In 2005, Kerri Rawson heard a knock on the door of her apartment. When she opened it, an FBI agent informed her that her father had been arrested for murdering ten people, including two children. It was then that she learned her father was the notorious serial killer known as BTK, a name he’d given himself that described the horrific way he committed his crimes: bind, torture, kill. As news of his capture spread, Wichitacelebrated the end of a thirty-one-year nightmare.
For Kerri Rawson, another was just beginning. She was plunged into a black hole of horror and disbelief. The same man who had been a loving father, a devoted husband, church president, Boy Scout leader, and a public servant had been using their family as a cover for his heinous crimes since before she was born. Everything she had believed about her life had been a lie.
Written with candor and extraordinary courage, A Serial Killer’s Daughter is an unflinching exploration of life with one of America’s most infamous killers and an astonishing tale of personal and spiritual transformation.

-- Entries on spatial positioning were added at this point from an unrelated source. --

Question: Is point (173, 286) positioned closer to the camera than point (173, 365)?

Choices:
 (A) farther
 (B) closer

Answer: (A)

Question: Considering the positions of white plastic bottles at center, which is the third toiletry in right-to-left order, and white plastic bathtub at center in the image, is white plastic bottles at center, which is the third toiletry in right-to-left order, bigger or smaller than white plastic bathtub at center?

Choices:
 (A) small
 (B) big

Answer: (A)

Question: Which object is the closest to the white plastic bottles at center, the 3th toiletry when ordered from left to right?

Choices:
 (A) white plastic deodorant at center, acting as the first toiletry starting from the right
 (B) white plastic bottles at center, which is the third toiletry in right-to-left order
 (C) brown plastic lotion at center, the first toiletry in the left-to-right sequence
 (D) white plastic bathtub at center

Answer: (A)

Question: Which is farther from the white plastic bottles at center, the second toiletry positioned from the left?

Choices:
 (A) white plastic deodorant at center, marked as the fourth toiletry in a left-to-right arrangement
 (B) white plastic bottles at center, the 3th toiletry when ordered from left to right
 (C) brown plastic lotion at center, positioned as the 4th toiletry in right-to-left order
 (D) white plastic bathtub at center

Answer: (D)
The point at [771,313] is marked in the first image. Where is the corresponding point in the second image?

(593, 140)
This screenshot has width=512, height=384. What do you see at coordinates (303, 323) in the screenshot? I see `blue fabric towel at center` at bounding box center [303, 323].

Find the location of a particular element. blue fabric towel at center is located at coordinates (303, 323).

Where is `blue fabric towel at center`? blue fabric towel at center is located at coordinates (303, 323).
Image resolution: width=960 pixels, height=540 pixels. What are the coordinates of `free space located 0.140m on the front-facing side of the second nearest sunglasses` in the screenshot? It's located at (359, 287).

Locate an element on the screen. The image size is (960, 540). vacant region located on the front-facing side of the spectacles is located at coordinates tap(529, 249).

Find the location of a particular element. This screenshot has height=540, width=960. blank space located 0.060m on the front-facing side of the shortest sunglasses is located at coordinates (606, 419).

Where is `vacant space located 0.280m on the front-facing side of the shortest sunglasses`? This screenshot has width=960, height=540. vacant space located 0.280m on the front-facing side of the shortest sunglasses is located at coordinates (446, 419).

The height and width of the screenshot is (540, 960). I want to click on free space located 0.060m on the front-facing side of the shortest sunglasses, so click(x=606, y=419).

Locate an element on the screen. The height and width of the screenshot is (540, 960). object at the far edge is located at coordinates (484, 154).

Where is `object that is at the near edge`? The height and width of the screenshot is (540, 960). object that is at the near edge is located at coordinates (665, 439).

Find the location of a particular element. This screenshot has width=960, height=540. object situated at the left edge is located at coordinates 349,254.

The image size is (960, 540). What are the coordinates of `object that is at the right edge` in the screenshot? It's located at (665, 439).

For all who suffer from unhealed wounds or the crippling effects of violence, betrayal, and anger, Kerri Rawson’s story offers the hope of reclaiming sanity in the midst of madness, rebuilding a life in the shadow of death, and learning to forgive the unforgivable.
Fantastic. I’ve seen a lot of talk from people who, quite frankly, are plain ignorant stating things like the author just wants her “five minutes of fame” “she’s not a victim” and worse things. I find it hard to believe that people are that heartless, but then I see it daily.
I can’t imagine waking up one day and learning that your father is responsible for murdering 11 people. However, the author does a wonderfully honest job of showing and telling us just that. It doesn’t matter how much I read, or how many clients I see, the fact that these people look so normal to us on the outside and function just like everyone else. The betrayal, shock, heartbreak, denial, loss, and everything else that she goes through is nothing I would wish on anyone. And then to have to deal with his actions as well and the shame that comes from it… Of course, she and her family are victims.
I was completely surprised at how well this book was written. It actually had a fiction feel to it. I got completely wrapped up in this and finished it in a day, it was that good. But then I’ve read so much about the offender and the murders, that it felt so good to read something about this event from another angle. It just goes to show how good these killers are at being ‘normal’, it’s actually hard to comprehend…
Fantastic read, and congratulations to the author. I hope she found some peace and solace in writing it, and wish her the very best in her healing journey.